Case Name: Alvin C. WILLIAMS, Appellant, v. STATE of Florida, Appellee
Court: Florida District Court of Appeal
Jurisdiction: Florida
Decision Date: 1999-05-28
Citations: 734 So. 2d 1149
Docket Number: No. 98-1850
Parties: Alvin C. WILLIAMS, Appellant, v. STATE of Florida, Appellee.
Judges: THOMPSON, J., concurs.
Reporter: Southern Reporter, Second Series
Volume: 734
Pages: 1149–1151

Head Matter:
Alvin C. WILLIAMS, Appellant, v. STATE of Florida, Appellee.
No. 98-1850.
District Court of Appeal of Florida, Fifth District.
May 28, 1999.
James B. Gibson, Public Defender, and Noel A. Pelella, Assistant Public Defender, Daytona Beach, for Appellant.

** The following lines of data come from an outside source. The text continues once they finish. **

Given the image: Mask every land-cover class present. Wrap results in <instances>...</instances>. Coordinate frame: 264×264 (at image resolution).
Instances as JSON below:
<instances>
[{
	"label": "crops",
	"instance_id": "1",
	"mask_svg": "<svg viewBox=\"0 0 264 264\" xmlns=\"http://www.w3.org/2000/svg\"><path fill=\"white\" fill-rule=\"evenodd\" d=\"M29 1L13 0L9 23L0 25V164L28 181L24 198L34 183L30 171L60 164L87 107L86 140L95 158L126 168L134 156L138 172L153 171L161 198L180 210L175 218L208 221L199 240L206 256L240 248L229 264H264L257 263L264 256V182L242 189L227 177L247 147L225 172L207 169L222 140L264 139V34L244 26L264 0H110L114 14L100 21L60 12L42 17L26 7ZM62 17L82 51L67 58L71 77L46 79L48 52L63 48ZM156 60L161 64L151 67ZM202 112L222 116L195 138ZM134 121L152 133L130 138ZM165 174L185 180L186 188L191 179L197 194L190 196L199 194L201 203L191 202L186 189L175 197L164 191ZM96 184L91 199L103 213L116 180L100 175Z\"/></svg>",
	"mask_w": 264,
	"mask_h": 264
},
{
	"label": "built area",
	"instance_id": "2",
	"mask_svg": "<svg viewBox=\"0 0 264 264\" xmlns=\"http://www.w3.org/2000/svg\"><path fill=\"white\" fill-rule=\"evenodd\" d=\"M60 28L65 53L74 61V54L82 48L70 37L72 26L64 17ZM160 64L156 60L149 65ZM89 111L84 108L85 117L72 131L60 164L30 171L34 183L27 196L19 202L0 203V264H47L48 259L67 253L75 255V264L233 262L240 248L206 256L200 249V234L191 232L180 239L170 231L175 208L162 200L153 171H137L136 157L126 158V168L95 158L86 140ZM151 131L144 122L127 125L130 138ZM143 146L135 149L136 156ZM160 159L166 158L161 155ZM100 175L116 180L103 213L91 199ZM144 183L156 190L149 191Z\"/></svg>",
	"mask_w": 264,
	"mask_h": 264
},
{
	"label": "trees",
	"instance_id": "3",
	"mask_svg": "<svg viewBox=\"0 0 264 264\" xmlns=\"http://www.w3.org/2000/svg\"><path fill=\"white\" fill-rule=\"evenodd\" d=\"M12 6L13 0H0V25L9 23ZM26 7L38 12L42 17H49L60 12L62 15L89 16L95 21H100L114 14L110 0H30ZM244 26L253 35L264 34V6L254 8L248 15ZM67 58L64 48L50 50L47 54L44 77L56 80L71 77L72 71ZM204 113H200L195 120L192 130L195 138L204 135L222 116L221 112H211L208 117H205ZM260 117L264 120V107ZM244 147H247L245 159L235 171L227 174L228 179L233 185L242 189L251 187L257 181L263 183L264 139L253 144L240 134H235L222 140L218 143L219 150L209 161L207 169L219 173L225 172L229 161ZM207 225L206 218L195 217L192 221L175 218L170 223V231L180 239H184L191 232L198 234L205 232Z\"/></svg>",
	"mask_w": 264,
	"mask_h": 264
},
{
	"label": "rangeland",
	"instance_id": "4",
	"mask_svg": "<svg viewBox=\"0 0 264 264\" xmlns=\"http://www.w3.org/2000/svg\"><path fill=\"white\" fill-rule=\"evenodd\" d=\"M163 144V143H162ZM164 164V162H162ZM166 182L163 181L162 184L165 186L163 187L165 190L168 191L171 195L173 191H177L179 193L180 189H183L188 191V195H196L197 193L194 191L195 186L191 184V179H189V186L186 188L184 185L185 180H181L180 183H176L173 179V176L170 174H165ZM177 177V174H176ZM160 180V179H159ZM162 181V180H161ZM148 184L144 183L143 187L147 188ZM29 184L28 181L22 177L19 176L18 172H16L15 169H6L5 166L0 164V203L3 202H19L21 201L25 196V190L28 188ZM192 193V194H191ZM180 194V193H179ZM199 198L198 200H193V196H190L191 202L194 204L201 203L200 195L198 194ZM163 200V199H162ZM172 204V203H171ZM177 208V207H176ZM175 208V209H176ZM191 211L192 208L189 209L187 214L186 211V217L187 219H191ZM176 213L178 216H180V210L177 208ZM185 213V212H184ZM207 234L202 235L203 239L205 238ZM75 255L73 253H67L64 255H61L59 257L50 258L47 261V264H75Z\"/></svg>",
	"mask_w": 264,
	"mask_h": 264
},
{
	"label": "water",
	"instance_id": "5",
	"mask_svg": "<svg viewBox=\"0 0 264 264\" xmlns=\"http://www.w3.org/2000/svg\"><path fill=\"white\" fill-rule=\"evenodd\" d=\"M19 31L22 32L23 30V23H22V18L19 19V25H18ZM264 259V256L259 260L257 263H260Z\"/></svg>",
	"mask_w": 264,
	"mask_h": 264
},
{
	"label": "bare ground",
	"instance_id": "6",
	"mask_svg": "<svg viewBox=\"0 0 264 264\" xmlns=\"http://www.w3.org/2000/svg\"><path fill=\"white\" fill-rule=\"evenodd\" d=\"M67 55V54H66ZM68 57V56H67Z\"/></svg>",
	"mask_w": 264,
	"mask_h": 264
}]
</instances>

Robert A. Butterworth, Attorney General, Tallahassee, and Robin A. Compton, Assistant Attorney General, Daytona Beach, for Appellee.

Opinion:
W. SHARP, J.
Williams appeals from his judgment and sentences for sale of cocaine, possession of cocaine, and possession of drug paraphernalia. On appeal Williams argues two issues: first, the evidence was insufficient to establish that he was the person who sold cocaine to the undercover officer, and that he possessed the cocaine; and second, the cocaine and the laboratory test results should not have been admitted in evidence under the business records exception of section 90.803(6), Fla. Stat. Neither point has merit.
The evidence in this case established that Frein, an undercover police officer, drove his car to an intersection in Seminole County, Florida. He saw Williams near a convenience store at that location. Williams approached the car and Frein said he wanted to buy some "crack." The two exchanged a marked twenty dollar bill and one rock of cocaine.
Frein gave a signal to arrest Williams and other officers moved in. Williams fled from them on foot and they followed. They lost sight of Williams for about five seconds, but found him lying behind some bushes in a wooded area behind a house. The officers took Williams back to Frein, who identified him as the person who had just sold him cocaine, as did another officer at the scene. Williams was searched and drug paraphernalia was found. No additional contraband was found and the twenty dollar marked bill was not found. We think this evidence was sufficient to establish that Williams was the individual who possessed the cocaine and sold it to Frein.
The cocaine purchased from Williams was sent to the Florida Department of Law Enforcement Orlando Regional Crime Laboratory for testing. At trial, Katrina Reid, acting supervisor of the chemistry section of the laboratory, testified to the authenticity of the laboratory report proffered and admitted. At that time, the supervisor of the laboratory was on maternity leave and Reid was the acting supervisor for the chemistry section. Reid did not actually analyze the sample. However, in her capacity as supervisor of the chemistry section that prepares the reports, Reid was the custodian of the records for the laboratory and thus she was a proper person to authenticate its records pursuant to section 90.803(6). See Davis v. State, 562 So.2d 431 (Fla. 1st DCA 1990).
AFFIRMED.
THOMPSON, J., concurs.
ANTOON, J., concurs specially with opinion.
. § 893.13(1), Fla. Stat.
. § 893.13(6)(a), Fla. Stat.
.§ 893.147(1)(b), Fla. Stat
. Section 90.803(6)(a), Florida Statutes provides:
[T]he following are not inadmissible as evidence .
(6) Records of regularly conducted business activity.—
(a) A memorandum, report, record, or data compilation, in any form, of acts, events, conditions, opinion, or diagnosis, made at or near the time by, or from information transmitted by, a person with knowledge, if kept in the course of a regularly conducted business activity and if it was the regular practice of that business activity to make such memorandum, report, record, or data compilation, all as shown by the testimony of the custodian or other qualified witness, unless the sources of information or other circumstances show lack of trustworthiness. The term "business" as used in this paragraph includes a business, institution, association, profession, occupation, and calling of every kind, whether or not conducted for profit.